(THE RECORDS):
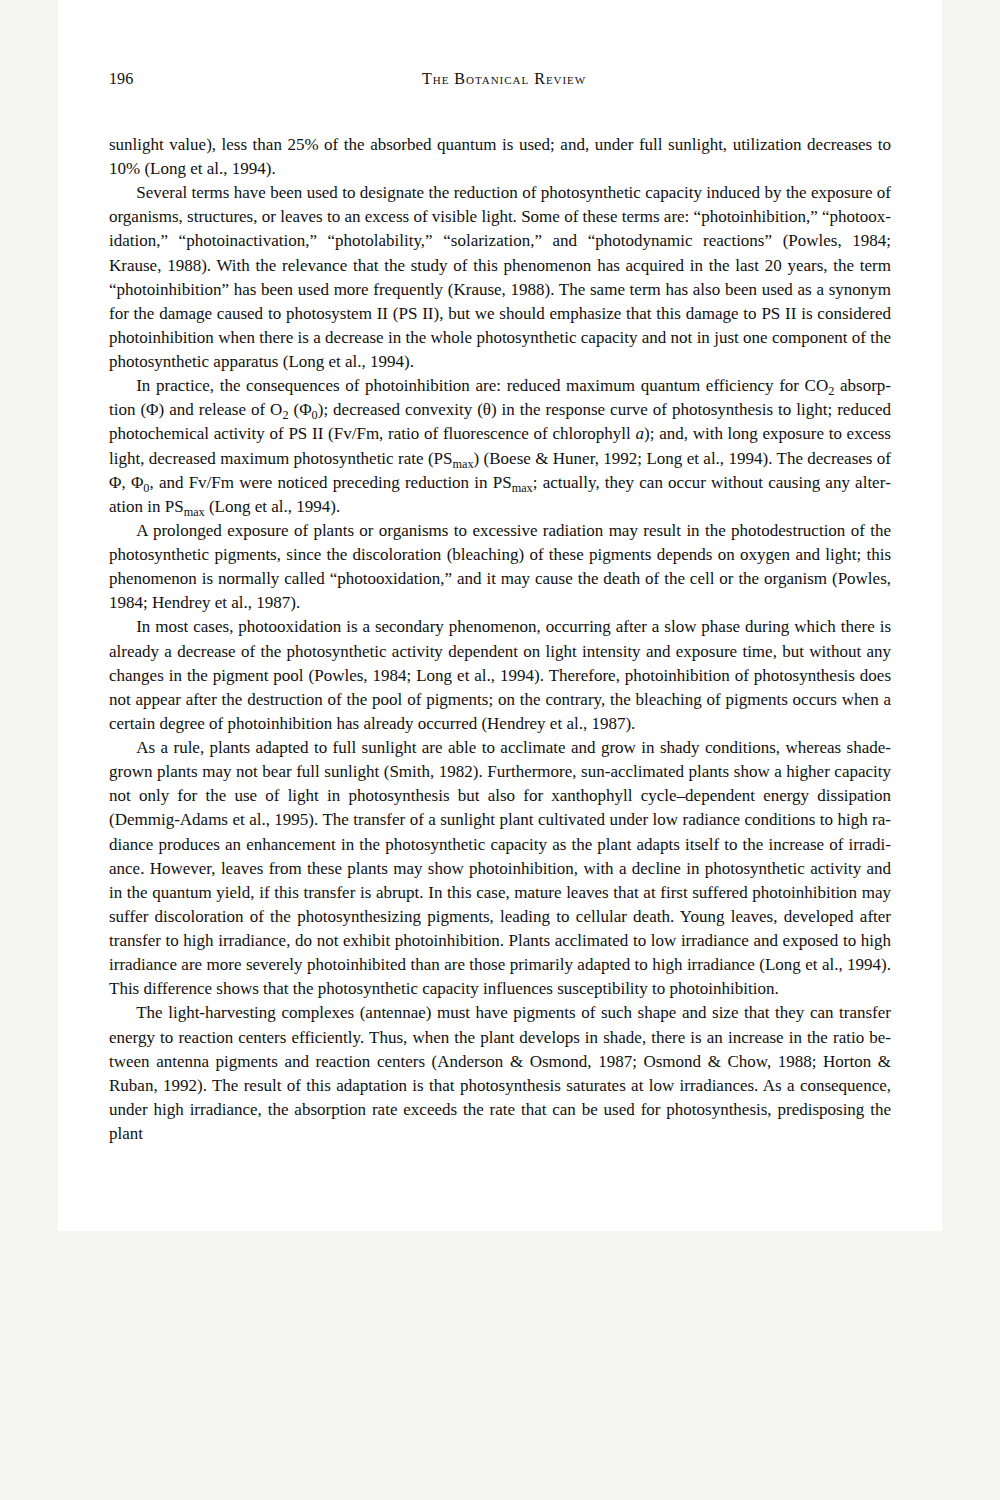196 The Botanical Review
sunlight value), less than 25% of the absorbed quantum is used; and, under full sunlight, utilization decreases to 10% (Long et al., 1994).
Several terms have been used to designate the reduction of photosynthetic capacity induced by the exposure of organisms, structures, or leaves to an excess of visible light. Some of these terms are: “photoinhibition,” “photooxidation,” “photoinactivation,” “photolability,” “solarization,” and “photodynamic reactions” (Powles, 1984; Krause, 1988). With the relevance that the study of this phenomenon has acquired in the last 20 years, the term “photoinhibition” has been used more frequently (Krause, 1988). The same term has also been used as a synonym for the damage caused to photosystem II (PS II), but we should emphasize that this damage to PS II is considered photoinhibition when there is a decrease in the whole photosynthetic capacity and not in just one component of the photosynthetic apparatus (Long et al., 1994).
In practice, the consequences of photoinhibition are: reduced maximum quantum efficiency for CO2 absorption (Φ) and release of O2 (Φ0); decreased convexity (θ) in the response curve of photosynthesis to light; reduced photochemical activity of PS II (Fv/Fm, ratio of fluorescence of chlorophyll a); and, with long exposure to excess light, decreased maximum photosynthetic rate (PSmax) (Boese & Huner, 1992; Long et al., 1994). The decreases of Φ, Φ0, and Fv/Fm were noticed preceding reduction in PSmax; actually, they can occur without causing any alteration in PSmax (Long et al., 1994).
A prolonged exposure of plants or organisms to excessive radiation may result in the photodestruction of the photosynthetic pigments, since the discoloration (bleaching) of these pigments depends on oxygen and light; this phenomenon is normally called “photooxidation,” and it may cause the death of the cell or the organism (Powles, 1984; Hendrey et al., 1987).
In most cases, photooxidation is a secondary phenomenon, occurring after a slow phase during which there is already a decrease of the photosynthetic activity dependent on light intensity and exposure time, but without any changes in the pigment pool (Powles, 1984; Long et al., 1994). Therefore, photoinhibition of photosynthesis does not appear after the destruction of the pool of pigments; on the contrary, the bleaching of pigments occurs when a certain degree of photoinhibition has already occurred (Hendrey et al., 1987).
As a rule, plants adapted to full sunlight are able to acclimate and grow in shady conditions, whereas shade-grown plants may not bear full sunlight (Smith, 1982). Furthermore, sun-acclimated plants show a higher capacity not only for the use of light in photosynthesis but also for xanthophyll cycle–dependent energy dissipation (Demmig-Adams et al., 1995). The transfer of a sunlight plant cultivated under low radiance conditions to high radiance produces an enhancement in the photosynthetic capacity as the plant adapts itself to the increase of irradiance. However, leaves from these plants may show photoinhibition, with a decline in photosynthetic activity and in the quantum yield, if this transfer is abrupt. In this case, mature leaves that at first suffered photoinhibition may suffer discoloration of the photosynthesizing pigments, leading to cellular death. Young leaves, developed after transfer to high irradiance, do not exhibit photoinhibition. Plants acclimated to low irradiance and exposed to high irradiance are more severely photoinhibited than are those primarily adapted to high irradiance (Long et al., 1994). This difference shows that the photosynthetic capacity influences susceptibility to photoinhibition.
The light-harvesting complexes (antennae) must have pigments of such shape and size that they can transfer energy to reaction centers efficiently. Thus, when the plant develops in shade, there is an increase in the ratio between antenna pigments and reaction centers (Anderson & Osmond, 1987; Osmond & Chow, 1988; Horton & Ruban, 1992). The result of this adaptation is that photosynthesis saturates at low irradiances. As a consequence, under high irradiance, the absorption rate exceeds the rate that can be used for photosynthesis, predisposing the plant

(WHAT YOU HAVE TO DO): Pictures stay out, and every line of the records is transcribed exactly.

(ANSWER BELOW):
196 The Botanical Review
sunlight value), less than 25% of the absorbed quantum is used; and, under full sunlight, utilization decreases to 10% (Long et al., 1994).
Several terms have been used to designate the reduction of photosynthetic capacity induced by the exposure of organisms, structures, or leaves to an excess of visible light. Some of these terms are: “photoinhibition,” “photooxidation,” “photoinactivation,” “photolability,” “solarization,” and “photodynamic reactions” (Powles, 1984; Krause, 1988). With the relevance that the study of this phenomenon has acquired in the last 20 years, the term “photoinhibition” has been used more frequently (Krause, 1988). The same term has also been used as a synonym for the damage caused to photosystem II (PS II), but we should emphasize that this damage to PS II is considered photoinhibition when there is a decrease in the whole photosynthetic capacity and not in just one component of the photosynthetic apparatus (Long et al., 1994).
In practice, the consequences of photoinhibition are: reduced maximum quantum efficiency for CO2 absorption (Φ) and release of O2 (Φ0); decreased convexity (θ) in the response curve of photosynthesis to light; reduced photochemical activity of PS II (Fv/Fm, ratio of fluorescence of chlorophyll a); and, with long exposure to excess light, decreased maximum photosynthetic rate (PSmax) (Boese & Huner, 1992; Long et al., 1994). The decreases of Φ, Φ0, and Fv/Fm were noticed preceding reduction in PSmax; actually, they can occur without causing any alteration in PSmax (Long et al., 1994).
A prolonged exposure of plants or organisms to excessive radiation may result in the photodestruction of the photosynthetic pigments, since the discoloration (bleaching) of these pigments depends on oxygen and light; this phenomenon is normally called “photooxidation,” and it may cause the death of the cell or the organism (Powles, 1984; Hendrey et al., 1987).
In most cases, photooxidation is a secondary phenomenon, occurring after a slow phase during which there is already a decrease of the photosynthetic activity dependent on light intensity and exposure time, but without any changes in the pigment pool (Powles, 1984; Long et al., 1994). Therefore, photoinhibition of photosynthesis does not appear after the destruction of the pool of pigments; on the contrary, the bleaching of pigments occurs when a certain degree of photoinhibition has already occurred (Hendrey et al., 1987).
As a rule, plants adapted to full sunlight are able to acclimate and grow in shady conditions, whereas shade-grown plants may not bear full sunlight (Smith, 1982). Furthermore, sun-acclimated plants show a higher capacity not only for the use of light in photosynthesis but also for xanthophyll cycle–dependent energy dissipation (Demmig-Adams et al., 1995). The transfer of a sunlight plant cultivated under low radiance conditions to high radiance produces an enhancement in the photosynthetic capacity as the plant adapts itself to the increase of irradiance. However, leaves from these plants may show photoinhibition, with a decline in photosynthetic activity and in the quantum yield, if this transfer is abrupt. In this case, mature leaves that at first suffered photoinhibition may suffer discoloration of the photosynthesizing pigments, leading to cellular death. Young leaves, developed after transfer to high irradiance, do not exhibit photoinhibition. Plants acclimated to low irradiance and exposed to high irradiance are more severely photoinhibited than are those primarily adapted to high irradiance (Long et al., 1994). This difference shows that the photosynthetic capacity influences susceptibility to photoinhibition.
The light-harvesting complexes (antennae) must have pigments of such shape and size that they can transfer energy to reaction centers efficiently. Thus, when the plant develops in shade, there is an increase in the ratio between antenna pigments and reaction centers (Anderson & Osmond, 1987; Osmond & Chow, 1988; Horton & Ruban, 1992). The result of this adaptation is that photosynthesis saturates at low irradiances. As a consequence, under high irradiance, the absorption rate exceeds the rate that can be used for photosynthesis, predisposing the plant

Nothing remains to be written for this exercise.